Public sector insurer Oriental Insurance Company lost to HCL Infosystems at Delhi High Court after failing to convince the court that the arbitration tribunal’s order directing it to pay HCL ₹2.24 crore, arbitration fees and other charges was incorrect.
In a 2016 tender floated by Oriental Insurance for an ‘enterprise content management’ solution, HCL was the successful bidder, quoting ₹15.98 crore. Oriental Insurance withheld 10 per cent for ‘liquidated damages’ over a delay in service.
The arbitration tribunal ordered Oriental Insurance to pay HCL the withheld amount with 18 per cent interest, apart from the arbitrator’s fee of ₹10.87 lakh.

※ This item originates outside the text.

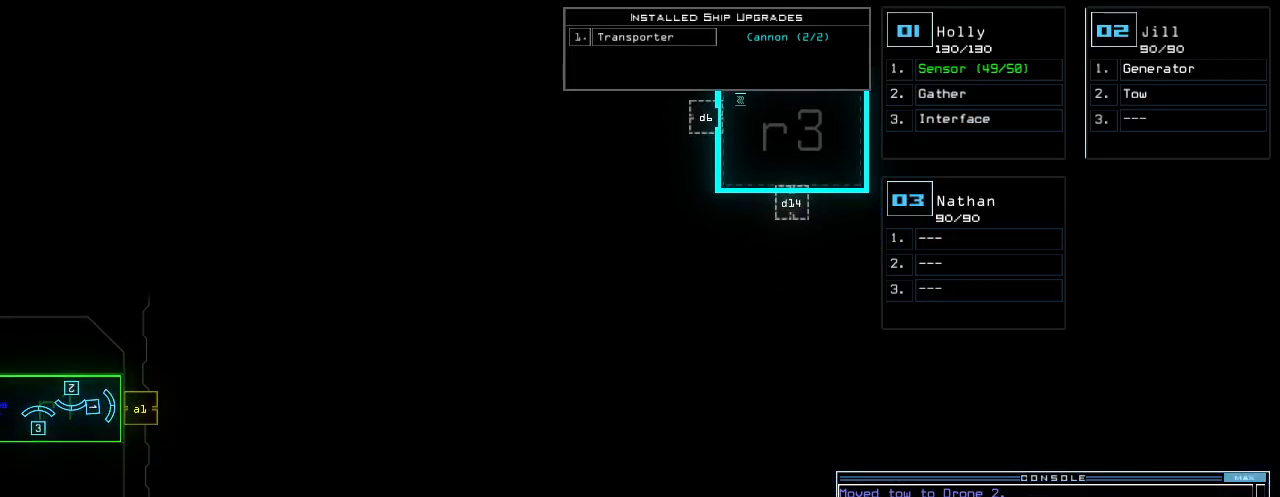
{"keys": [], "events": []}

Oriental Insurance approached Delhi High Court, arguing that it was the injured party and that the 18 per cent interest was unconscionably high.

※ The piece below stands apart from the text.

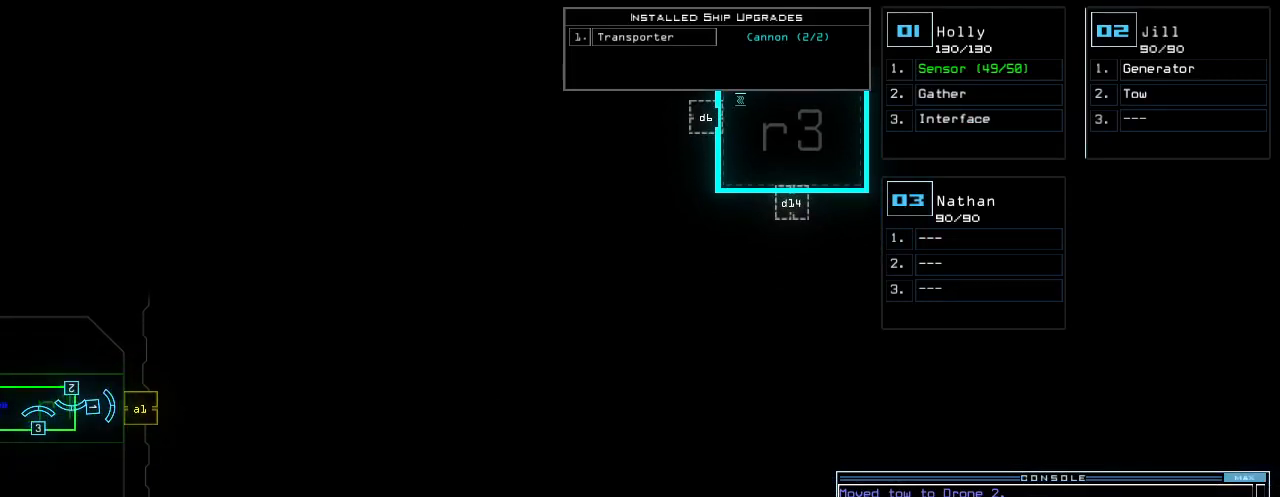
{"keys": [], "events": []}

However, Justice Chandra Dhari Singh disagreed and dismissed Oriental Insurance’s petition.
IOC’s debt in dispute
Indian Oil Corporation has won an insolvency case filed against it by Satec Envir Engineering (India) Pvt Ltd, an operational creditor, which claimed that IOC owed it ₹5.82 crore.

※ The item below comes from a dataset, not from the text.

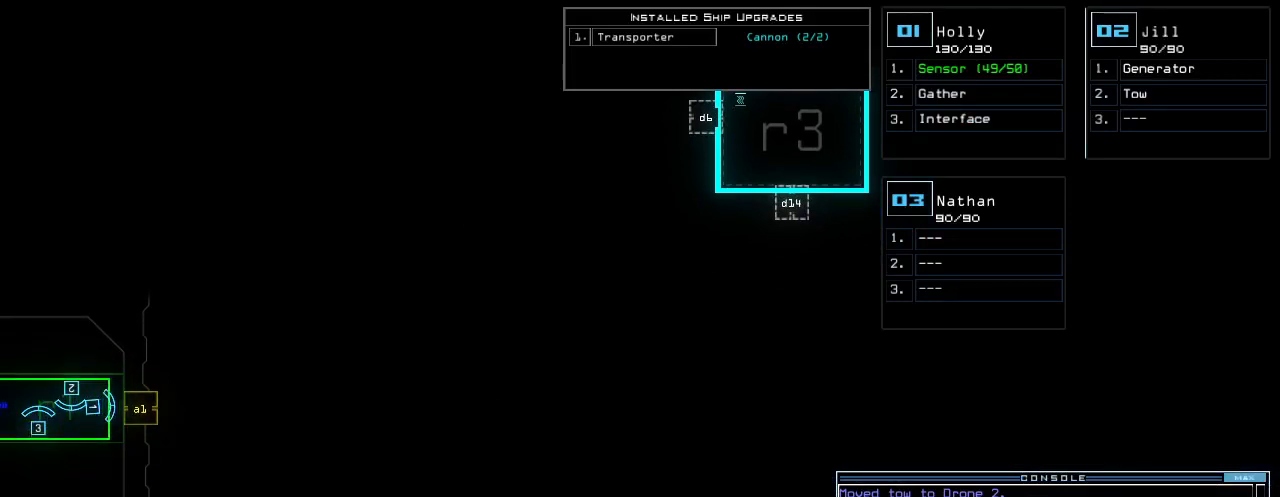
{"keys": ["up"], "events": [[280, "left", "down"], [360, "left", "up"], [440, "up", "down"]]}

Delivering their verdict, Kishore Vemulapali (judicial member) and Prabhat Kumar (technical) of the National Company Law Tribunal, Mumbai Bench, underscored a key aspect of the Insolvency and Bankruptcy Code (IBC), namely insolvency proceedings can only be triggered by the existence of debt and not if the debt itself is in dispute. Nor does an insolvency court get into the adjudication of the dispute.
The judges said, “We consider that there exists a dispute requiring adjudication thereof and we cannot go into adjudication of dispute, whatsoever it may be, under the code.”
Dismissing Satec Envir’s petition filed under Section 9 of IBC, the tribunal said: “We cannot hold that there is default by the corporate debtor in payment of debt amount as existence of such debt is itself in dispute in view of various correspondence(s) placed on record.”